***** Task input *****
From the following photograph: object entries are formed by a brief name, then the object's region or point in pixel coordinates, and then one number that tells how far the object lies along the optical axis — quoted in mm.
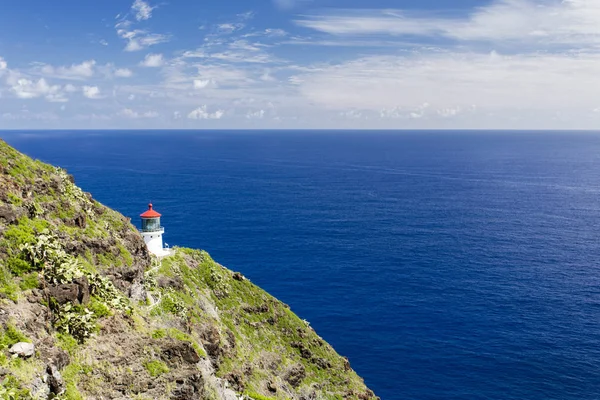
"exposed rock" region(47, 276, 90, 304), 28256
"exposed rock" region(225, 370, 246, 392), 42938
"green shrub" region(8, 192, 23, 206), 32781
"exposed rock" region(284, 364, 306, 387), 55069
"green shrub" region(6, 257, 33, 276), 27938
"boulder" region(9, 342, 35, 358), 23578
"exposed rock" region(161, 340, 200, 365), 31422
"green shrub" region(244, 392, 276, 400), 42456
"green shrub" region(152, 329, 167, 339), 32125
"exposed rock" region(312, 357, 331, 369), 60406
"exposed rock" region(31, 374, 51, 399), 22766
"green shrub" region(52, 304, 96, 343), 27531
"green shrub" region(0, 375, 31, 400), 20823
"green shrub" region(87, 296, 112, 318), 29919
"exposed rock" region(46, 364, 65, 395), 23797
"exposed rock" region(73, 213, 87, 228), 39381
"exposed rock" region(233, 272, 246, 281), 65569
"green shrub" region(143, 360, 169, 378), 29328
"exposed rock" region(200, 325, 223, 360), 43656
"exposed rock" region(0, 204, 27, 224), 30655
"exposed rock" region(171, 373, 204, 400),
*****
§ Work required: Gather up the lines containing the word "exposed" from these records and copy them.

§ Solution to this problem:
"exposed rock" region(47, 276, 90, 304), 28256
"exposed rock" region(225, 370, 246, 392), 42938
"exposed rock" region(284, 364, 306, 387), 55069
"exposed rock" region(161, 340, 200, 365), 31422
"exposed rock" region(312, 357, 331, 369), 60406
"exposed rock" region(31, 374, 51, 399), 22766
"exposed rock" region(46, 364, 65, 395), 23797
"exposed rock" region(73, 213, 87, 228), 39381
"exposed rock" region(233, 272, 246, 281), 65569
"exposed rock" region(200, 325, 223, 360), 43656
"exposed rock" region(0, 204, 27, 224), 30655
"exposed rock" region(171, 373, 204, 400),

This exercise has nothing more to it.